Trump could net $3 billion after investors approve Truth Social to go public

March 25, 2024

Investors approved plans to take Donald Trump’s social media platform public on Friday, March 22—netting the former president a paper fortune of $3 billion, reports The Guardian.

Trump Media & Technology, the firm behind his social network, Truth Social, has spent years fighting to land on the stock market via a so-called “blank check” merger with a shell company (under which shares of the blank check company are converted to the shares of the new entity).

It finally succeeded on Friday morning, following a vote of shareholders in Digital World Acquisition, the vehicle with which Trump’s business has sought to combine.

While Trump Media has struggled since Truth Social’s lackluster launch—generating sales of only about $5 million since 2021—Trump’s supporters banded together to boost shares in Digital World. The stock has rallied by some 145% since the turn of the year, boosting the firm’s value to about $6 billion.

The company now will trade on the stock market as Trump Media & Technology Group under the stock ticker “DJT”—Trump’s initials.

Ahead of the announcement, Digital World’s stock price was $44—suggesting that the new company will debut with a value of more than $5 billion.

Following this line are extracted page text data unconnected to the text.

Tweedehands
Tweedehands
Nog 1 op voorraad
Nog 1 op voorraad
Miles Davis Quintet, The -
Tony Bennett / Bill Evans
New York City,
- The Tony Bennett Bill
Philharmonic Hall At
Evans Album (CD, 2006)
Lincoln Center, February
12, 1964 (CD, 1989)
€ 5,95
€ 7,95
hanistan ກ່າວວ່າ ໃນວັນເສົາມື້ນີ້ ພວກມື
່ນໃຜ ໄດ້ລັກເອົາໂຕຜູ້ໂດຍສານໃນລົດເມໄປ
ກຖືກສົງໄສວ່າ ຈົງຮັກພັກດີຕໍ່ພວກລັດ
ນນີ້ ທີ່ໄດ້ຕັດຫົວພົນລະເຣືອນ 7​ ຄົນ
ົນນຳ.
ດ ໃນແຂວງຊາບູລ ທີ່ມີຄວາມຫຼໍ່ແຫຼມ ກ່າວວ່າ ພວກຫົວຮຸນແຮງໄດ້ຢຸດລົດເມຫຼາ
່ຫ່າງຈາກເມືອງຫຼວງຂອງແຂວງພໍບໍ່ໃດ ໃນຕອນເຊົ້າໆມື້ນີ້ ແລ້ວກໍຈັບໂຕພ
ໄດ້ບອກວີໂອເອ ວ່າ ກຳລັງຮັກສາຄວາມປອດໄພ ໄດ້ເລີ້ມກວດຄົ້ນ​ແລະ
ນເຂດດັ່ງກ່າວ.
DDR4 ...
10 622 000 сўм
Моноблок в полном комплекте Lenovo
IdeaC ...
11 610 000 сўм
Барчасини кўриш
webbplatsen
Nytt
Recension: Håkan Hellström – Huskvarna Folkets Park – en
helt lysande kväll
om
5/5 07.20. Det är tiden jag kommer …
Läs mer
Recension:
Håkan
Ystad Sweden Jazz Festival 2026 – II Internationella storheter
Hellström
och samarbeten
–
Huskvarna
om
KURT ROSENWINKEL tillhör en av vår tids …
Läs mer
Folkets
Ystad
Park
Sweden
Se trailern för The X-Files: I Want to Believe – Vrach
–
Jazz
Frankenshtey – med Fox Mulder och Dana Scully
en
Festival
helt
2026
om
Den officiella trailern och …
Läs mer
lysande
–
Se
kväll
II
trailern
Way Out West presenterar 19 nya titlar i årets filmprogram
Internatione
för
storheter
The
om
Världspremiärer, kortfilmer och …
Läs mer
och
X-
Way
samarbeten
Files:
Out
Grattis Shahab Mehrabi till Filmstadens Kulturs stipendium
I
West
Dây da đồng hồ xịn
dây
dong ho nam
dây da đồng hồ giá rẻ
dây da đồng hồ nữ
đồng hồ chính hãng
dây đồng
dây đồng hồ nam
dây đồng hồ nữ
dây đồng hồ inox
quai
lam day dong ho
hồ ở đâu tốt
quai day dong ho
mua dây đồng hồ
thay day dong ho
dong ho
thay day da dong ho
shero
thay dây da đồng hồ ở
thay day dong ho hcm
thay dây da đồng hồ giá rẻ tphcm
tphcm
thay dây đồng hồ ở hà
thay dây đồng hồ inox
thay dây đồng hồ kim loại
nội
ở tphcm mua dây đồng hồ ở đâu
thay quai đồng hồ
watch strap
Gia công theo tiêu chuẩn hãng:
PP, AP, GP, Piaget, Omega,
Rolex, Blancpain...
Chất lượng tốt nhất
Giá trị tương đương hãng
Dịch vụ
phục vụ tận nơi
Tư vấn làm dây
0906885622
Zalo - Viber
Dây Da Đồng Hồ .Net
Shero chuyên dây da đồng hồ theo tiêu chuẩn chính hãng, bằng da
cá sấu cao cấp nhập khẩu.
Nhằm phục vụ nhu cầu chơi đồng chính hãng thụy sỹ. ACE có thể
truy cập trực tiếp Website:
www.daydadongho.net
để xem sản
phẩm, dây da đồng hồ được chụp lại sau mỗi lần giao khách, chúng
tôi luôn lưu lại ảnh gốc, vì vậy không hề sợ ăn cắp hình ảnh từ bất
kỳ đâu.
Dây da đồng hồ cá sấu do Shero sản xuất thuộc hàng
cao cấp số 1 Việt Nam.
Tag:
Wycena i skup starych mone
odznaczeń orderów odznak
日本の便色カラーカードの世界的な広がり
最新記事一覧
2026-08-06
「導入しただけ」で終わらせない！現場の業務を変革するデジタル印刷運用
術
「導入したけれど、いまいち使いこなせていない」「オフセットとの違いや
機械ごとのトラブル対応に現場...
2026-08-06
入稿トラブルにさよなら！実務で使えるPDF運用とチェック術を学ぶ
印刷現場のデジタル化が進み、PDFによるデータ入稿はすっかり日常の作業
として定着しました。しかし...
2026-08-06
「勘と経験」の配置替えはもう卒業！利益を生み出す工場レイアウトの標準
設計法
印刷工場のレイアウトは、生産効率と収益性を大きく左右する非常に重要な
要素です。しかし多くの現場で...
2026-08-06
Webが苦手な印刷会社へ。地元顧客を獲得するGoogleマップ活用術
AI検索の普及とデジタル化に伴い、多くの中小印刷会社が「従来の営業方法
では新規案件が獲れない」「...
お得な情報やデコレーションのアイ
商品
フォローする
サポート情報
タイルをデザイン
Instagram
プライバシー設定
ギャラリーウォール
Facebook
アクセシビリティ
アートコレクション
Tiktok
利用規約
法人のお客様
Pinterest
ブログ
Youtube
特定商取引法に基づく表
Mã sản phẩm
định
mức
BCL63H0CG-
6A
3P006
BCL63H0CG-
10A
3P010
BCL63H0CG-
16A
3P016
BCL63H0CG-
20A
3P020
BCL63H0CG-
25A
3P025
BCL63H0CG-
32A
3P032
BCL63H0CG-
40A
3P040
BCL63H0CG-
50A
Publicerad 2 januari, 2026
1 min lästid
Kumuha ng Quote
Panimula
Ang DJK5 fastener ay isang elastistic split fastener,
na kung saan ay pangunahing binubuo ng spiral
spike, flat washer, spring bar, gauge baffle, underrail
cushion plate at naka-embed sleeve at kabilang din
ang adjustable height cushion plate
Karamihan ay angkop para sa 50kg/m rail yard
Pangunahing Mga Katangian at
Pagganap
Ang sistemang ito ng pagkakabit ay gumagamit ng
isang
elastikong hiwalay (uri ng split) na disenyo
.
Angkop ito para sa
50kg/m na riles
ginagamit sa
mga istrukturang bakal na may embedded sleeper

Trump’s holding in the combined business is listed at 79 million shares, leaving him with a stake of about $3 billion on paper. He will not be able to cash in this stake straight away, however, as key shareholders in the company are unable to sell stock for six months after the merger.

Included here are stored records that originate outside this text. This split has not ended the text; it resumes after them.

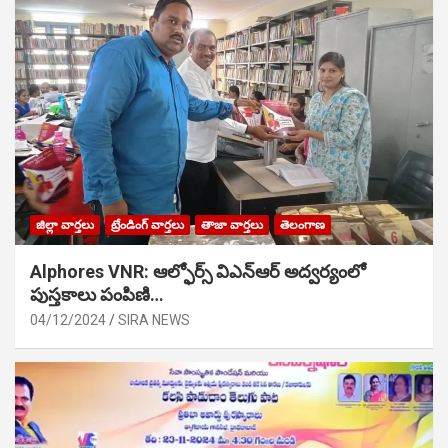
జిల్లా వార్తలు
ట్రేండింగ్ వార్తలు
తాజా వార్తలు
తెలంగాణ
Alphores VNR: ఆల్ఫోర్స్ విఎన్ఆర్ అద్వర్యంలో
పుస్తకాలు పంపిణి…
04/12/2024
SIRA NEWS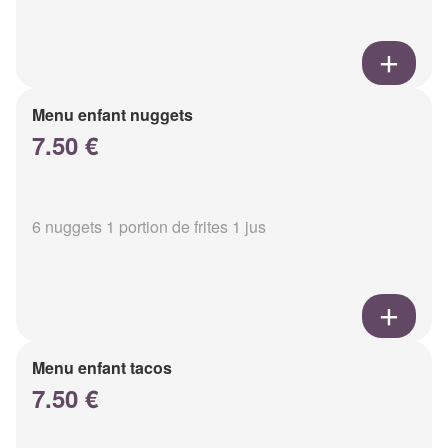
Menu enfant nuggets
7.50 €
6 nuggets 1 portion de frites 1 jus
Menu enfant tacos
7.50 €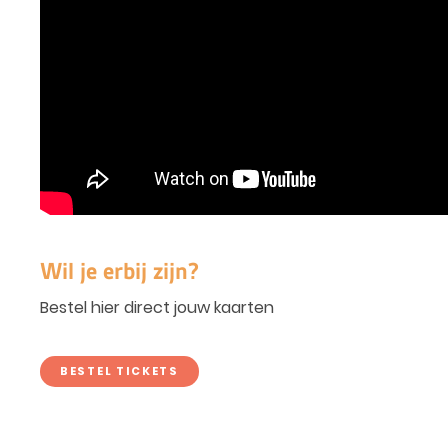
Wil je erbij zijn?
Bestel hier direct jouw kaarten
BESTEL TICKETS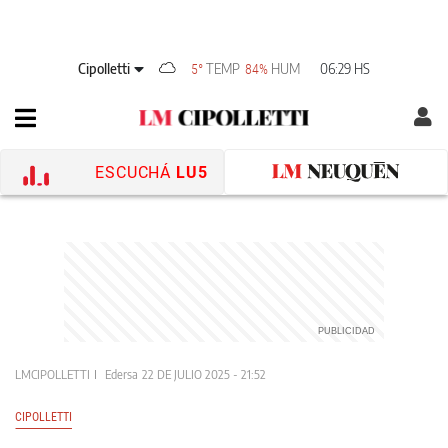
Cipolletti
TEMP
HUM
06:29 HS
5°
84%
ESCUCHÁ
LU5
LMCIPOLLETTI
Edersa
22 DE JULIO 2025 - 21:52
CIPOLLETTI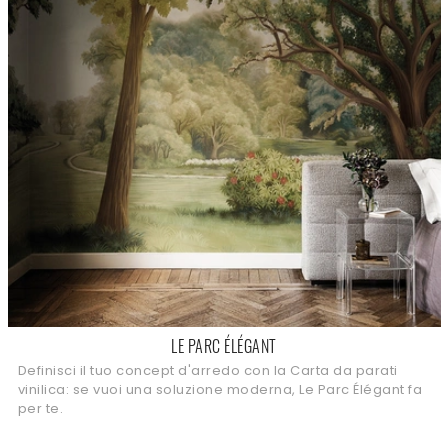
LE PARC ÉLÉGANT
Definisci il tuo concept d'arredo con la Carta da parati
vinilica: se vuoi una soluzione moderna, Le Parc Élégant fa
per te.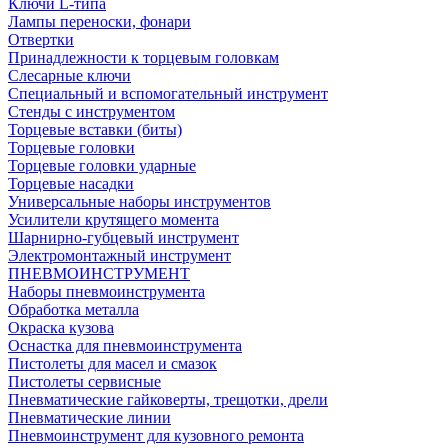
Ключи L-типа
Лампы переноски, фонари
Отвертки
Принадлежности к торцевым головкам
Слесарные ключи
Специальный и вспомогательный инструмент
Стенды с инструментом
Торцевые вставки (биты)
Торцевые головки
Торцевые головки ударные
Торцевые насадки
Универсальные наборы инструментов
Усилители крутящего момента
Шарнирно-губцевый инструмент
Электромонтажный инструмент
ПНЕВМОИНСТРУМЕНТ
Наборы пневмоинструмента
Обработка металла
Окраска кузова
Оснастка для пневмоинструмента
Пистолеты для масел и смазок
Пистолеты сервисные
Пневматические гайковерты, трещотки, дрели
Пневматические линии
Пневмоинструмент для кузовного ремонта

It comes amid a financial crunch for Trump, who is vying to regain the presidency from Joe Biden in November’s elections. He was ordered by a New York judge last month to pay $454 million following a civil fraud case, something his lawyers warned this week was a “practical impossibilityafter 30 surety companies turned him down.

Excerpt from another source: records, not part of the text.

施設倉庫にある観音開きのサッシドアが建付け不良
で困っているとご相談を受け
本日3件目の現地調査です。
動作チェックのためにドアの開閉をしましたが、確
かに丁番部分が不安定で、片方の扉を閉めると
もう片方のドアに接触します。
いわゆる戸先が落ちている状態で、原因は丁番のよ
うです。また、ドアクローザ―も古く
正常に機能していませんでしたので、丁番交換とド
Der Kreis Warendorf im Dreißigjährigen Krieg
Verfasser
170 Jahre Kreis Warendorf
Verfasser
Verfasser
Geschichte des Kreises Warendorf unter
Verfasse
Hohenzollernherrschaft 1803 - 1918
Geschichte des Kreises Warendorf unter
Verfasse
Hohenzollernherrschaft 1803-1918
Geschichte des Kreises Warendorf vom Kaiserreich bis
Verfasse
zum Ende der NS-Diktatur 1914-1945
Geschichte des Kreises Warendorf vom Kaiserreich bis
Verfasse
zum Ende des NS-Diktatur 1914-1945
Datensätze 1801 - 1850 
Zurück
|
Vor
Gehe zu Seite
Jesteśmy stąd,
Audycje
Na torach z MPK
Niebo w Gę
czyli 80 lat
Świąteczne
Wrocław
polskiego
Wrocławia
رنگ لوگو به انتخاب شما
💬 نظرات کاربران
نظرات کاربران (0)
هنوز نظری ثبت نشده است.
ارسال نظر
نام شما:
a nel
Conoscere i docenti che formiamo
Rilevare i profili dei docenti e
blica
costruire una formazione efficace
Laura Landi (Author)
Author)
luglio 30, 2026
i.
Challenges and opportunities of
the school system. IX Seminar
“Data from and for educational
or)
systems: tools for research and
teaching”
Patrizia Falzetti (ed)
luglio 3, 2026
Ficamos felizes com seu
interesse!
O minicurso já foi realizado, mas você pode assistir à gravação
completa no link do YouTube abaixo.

Digital World has increasingly been seen as a so-called meme stock, boosted by Internet memes—posted, in its case, on platforms including Truth Social—urging retail investors to buy into it.

The shell company first announced plans to combine with Trump’s digital media firm in 2021, but has grappled with a series of legal hurdles.

Special purpose acquisition companies, or Spacs, such as Digital World raise money from investors through initial public offerings, before typically searching for a company to take public.

Once a Spac finds and agrees terms with a target, it absorbs the business and draws it onto the stock market, enabling investors in both companies to take a slide. Should the Spac’s original investors not like the deal, however, they can withdraw their cash.

Julian Klymochko, founder and CEO of a Spac-focused fund at Accelerate Financial Technologies, said Digital World’s price rise was “not due to the underlying fundamentals”.

Truth Social “hasn’t really taken off”, Klymochko said. “At this point, it’s a meme stock. It’s really just a betting tool on the probability of Trump winning the election.”